§ Data section
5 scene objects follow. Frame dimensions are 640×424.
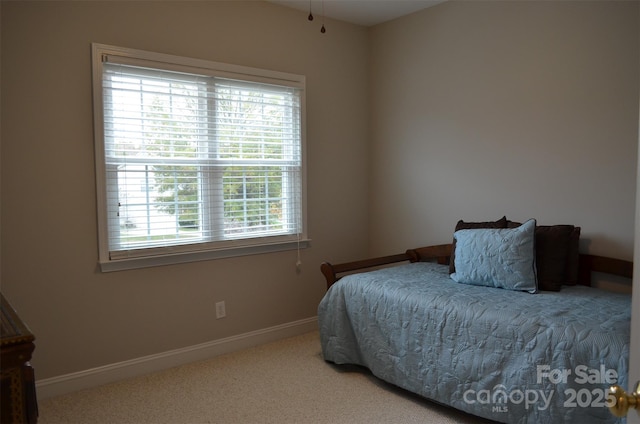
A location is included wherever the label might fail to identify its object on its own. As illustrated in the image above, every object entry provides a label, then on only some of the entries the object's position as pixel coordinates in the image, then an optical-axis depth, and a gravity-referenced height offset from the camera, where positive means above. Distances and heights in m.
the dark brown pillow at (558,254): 2.69 -0.42
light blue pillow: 2.63 -0.44
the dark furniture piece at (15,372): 1.18 -0.48
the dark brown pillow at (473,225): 3.03 -0.29
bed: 1.99 -0.71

§ Exercise
Retype word for word the lines running from the line containing "light blue pillow: 2.63 -0.44" to the end of the listing, and only those.

§ Reply to the exercise
light blue pillow: 2.63 -0.44
the dark furniture piece at (15,372): 1.18 -0.48
the dark brown pillow at (473,225): 3.03 -0.29
bed: 1.99 -0.71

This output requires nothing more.